- Directed by: Nayakam
- Written by: Nayakam
- Produced by: Kannama Vedha
- Starring: Ajay Kapoor; Bhavana;
- Cinematography: Ashok Naidu
- Music by: Rajesh Ramanath
- Production company: NRI Films International
- Release date: 30 March 2001;
- Country: India
- Language: Tamil

= Natchatra Kadhal =

Indian Tamil-language romantic drama film

Natchatra Kadhal is a 2001 Indian Tamil-language romantic drama film written and directed by Nayakam. The film stars Ajay Kapoor and Bhavana. It was released on 30 March 2001.

==Plot==
Wealthy upper-class Malini (Bhavana) falls in love with the good-natured car-mechanic Shekhar (Ajay), who is an orphan. Despite their fondness of Shekhar's good character, Malini's parents opt to give her an arranged marriage to a groom better suited to their status, using horoscopes, and finalise Ashok (Pathy). Malini agrees to her parents' decision, but takes a trip to Bangalore with Shekhar, where they stay together. Despite Shekhar's advances, Malini opts against becoming physically involved with Shekhar, much to his annoyance.

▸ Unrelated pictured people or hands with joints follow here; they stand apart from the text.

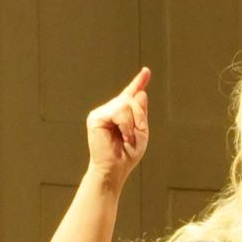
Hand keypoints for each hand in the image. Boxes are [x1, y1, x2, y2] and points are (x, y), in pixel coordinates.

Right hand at [85, 68, 150, 186]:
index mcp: (121, 114)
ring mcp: (101, 112)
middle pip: (132, 100)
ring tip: (127, 138)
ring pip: (126, 104)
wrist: (115, 169)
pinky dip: (126, 125)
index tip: (146, 71)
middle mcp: (110, 109)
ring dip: (132, 124)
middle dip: (139, 118)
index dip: (138, 82)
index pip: (130, 95)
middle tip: (132, 137)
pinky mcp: (96, 117)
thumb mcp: (142, 132)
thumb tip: (141, 92)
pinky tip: (123, 136)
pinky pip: (119, 112)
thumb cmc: (127, 154)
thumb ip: (141, 113)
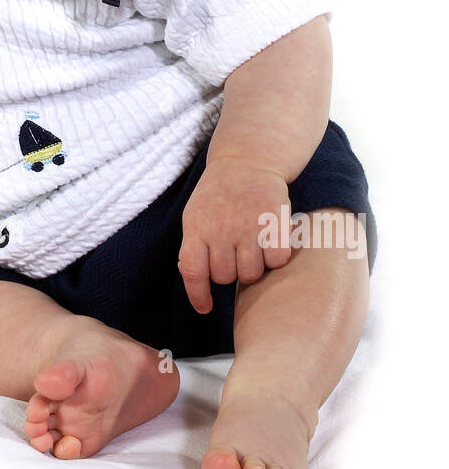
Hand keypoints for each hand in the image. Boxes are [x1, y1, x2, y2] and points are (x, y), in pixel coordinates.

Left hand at [178, 159, 292, 313]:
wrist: (246, 161)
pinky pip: (276, 262)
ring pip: (251, 275)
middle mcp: (221, 230)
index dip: (198, 295)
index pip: (193, 273)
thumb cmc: (218, 195)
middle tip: (234, 252)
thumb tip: (194, 281)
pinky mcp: (274, 224)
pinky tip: (270, 243)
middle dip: (230, 271)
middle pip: (225, 277)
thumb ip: (193, 248)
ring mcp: (249, 228)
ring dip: (253, 268)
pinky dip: (275, 258)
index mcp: (197, 228)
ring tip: (252, 248)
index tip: (205, 307)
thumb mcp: (195, 216)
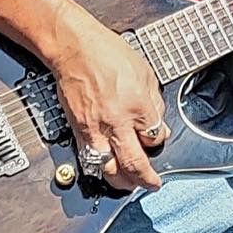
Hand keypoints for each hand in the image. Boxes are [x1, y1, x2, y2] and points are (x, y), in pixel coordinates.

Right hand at [48, 14, 168, 192]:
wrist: (74, 48)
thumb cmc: (106, 52)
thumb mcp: (144, 71)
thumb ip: (154, 101)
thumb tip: (158, 122)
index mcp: (138, 105)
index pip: (155, 137)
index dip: (158, 141)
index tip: (156, 138)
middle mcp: (117, 121)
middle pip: (135, 163)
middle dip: (146, 179)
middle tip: (152, 184)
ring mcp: (96, 128)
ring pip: (110, 169)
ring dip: (122, 182)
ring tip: (130, 184)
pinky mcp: (78, 129)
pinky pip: (90, 159)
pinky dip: (100, 169)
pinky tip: (106, 171)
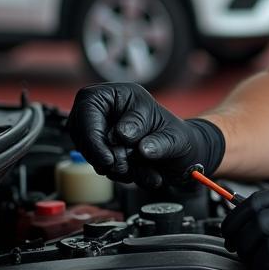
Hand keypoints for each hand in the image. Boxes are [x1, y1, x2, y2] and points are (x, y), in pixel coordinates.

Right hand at [67, 82, 224, 188]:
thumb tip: (138, 145)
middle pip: (84, 134)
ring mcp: (103, 130)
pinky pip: (100, 165)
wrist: (184, 155)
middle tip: (126, 169)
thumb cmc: (180, 138)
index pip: (88, 108)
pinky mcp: (103, 149)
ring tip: (145, 172)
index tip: (108, 159)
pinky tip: (142, 175)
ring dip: (116, 168)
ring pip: (91, 153)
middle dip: (104, 157)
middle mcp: (108, 110)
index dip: (92, 136)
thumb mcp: (177, 138)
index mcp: (122, 94)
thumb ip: (160, 141)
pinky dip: (120, 174)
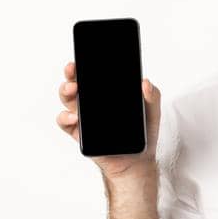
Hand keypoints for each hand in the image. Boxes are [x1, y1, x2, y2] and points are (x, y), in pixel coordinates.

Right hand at [55, 60, 161, 180]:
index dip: (86, 66)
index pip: (93, 77)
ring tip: (73, 89)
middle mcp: (92, 104)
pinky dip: (66, 117)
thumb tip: (146, 82)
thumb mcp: (152, 114)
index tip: (83, 57)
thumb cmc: (142, 135)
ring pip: (67, 100)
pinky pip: (65, 122)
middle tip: (73, 69)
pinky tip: (75, 116)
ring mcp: (83, 118)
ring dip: (65, 92)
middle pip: (76, 84)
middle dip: (71, 74)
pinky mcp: (79, 133)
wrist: (137, 161)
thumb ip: (152, 97)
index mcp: (107, 96)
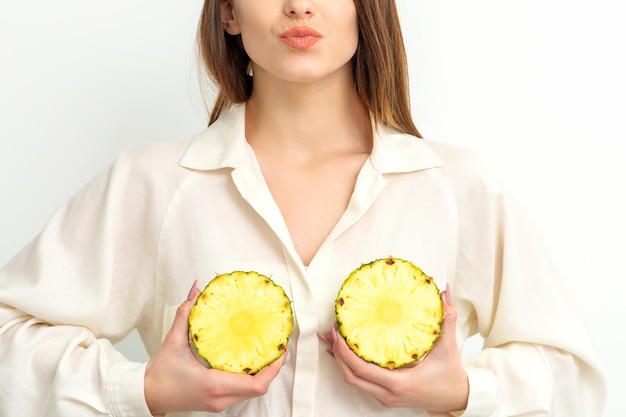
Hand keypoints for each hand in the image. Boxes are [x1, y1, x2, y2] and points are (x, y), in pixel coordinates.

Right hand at [144, 281, 286, 415]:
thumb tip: (196, 291)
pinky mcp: (218, 402)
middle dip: (274, 367)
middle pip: (259, 388)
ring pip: (252, 391)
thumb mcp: (172, 341)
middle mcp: (220, 398)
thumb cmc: (160, 374)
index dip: (274, 368)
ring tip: (270, 349)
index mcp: (213, 385)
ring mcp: (220, 403)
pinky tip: (253, 359)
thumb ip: (186, 315)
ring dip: (264, 372)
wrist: (148, 395)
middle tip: (279, 344)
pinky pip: (243, 391)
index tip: (281, 349)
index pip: (255, 384)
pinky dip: (252, 377)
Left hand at [318, 285, 467, 412]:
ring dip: (340, 360)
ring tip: (331, 339)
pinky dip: (350, 367)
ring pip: (353, 380)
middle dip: (336, 353)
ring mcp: (385, 397)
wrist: (457, 399)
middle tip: (331, 331)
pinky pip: (361, 382)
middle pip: (350, 376)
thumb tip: (446, 292)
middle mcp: (388, 393)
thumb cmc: (451, 376)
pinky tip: (344, 352)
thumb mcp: (448, 347)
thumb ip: (448, 318)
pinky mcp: (385, 396)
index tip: (338, 331)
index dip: (344, 350)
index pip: (361, 369)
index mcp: (399, 382)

Malini later gets married Ashok, who is infected with HIV/AIDS. Shekhar later returns to assist Ashok during his sat at the hospital. Unable to bear the pain, Ashok later pulls out the life-support machine himself. Malini and Shekhar then reunite.

== Cast ==
- Ajay Kapoor as Shekhar
- Bhavana as Malini
- Subhalakshmi
- Ashok Rao
- Pathy as Ashok
- Jayaraman

== Production ==
Nayakam, a NRI and alumni of the film institute of UCLA and University of Southern California, chose to make the film to spread the message of blind beliefs on horoscope and convey that HIV/AIDS was curable. The film starred Ajay Kapoor, who had previously played the antagonist in Anwar's Ooty (1999) in the lead role. He was cast alongside Kannada actress Bhavana.

== Release and reception ==
The film was released on 30 March 2001, alongside Rajakumaran's Vinnukum Mannukum (2001). A reviewer from The Hindu wrote "the director has not concentrated on anything nor does he have the power to take the film on his shoulders to make it interesting" and "the screenplay has nothing to offer and the scenes are not up to the mark".

A critic from ChennaiOnline.com gave the film a negative review stating it is a "film that neither satisfies one aesthetically nor entertains", adding "the intention seems to be to make a film that is different from the run-of-the-mill Tamil films - and also not to go too far away from the usual formula". IndiaInfo.com noted it was a "film with a message" but stated "the director falters in his story telling by sermonizing at length and the cameraman gives so many bad shots." A reviewer from Screen noted "he director falters in his storytelling by sermonising at length and Ashok Naidu, the cameraman, gives too many bad shots."

The producers took the film to the NFDC Film Bazaar at the Cannes Film Festival, and also dubbed the film in Hindi. Nayakam later announced another project titled Pennmaiyum Niyamum, on the story of a woman who sacrifices her marital life to save her unborn child, but the film was not released.